(Images with localized body landmarks)
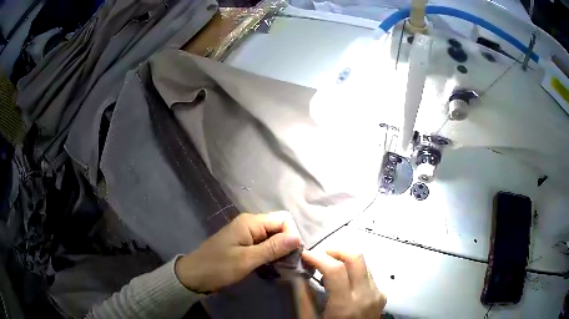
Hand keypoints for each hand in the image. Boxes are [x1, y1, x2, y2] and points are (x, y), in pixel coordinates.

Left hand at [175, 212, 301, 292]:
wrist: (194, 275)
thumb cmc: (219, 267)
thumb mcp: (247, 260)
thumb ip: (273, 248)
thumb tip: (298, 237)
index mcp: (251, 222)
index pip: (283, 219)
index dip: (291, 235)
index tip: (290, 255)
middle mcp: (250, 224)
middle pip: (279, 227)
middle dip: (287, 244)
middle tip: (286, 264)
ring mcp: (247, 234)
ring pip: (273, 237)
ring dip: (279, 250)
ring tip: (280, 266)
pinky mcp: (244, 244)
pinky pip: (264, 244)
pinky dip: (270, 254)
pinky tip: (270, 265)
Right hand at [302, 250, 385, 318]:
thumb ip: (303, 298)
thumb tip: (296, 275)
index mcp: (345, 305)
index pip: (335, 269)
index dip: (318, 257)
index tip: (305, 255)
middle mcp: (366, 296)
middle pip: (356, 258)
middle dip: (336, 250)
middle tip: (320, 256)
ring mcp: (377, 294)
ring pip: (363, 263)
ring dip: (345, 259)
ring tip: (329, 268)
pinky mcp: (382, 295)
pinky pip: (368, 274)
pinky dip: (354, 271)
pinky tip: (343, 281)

==

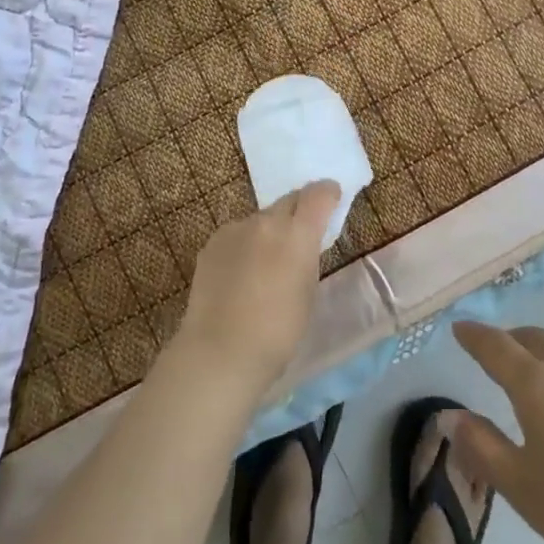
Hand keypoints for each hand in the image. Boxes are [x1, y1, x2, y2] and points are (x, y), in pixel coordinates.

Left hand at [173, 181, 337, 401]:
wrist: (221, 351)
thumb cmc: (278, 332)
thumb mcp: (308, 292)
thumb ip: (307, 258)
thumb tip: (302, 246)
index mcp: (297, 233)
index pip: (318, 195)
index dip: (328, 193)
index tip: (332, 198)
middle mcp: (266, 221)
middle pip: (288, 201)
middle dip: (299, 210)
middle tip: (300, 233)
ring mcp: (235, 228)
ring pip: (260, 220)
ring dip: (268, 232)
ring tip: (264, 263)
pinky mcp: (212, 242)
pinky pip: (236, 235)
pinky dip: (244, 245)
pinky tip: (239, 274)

> [Your instructions]:
Your answer must be the number of lines above that contain the word "ring", stated alone.

> [Problem solution]:
12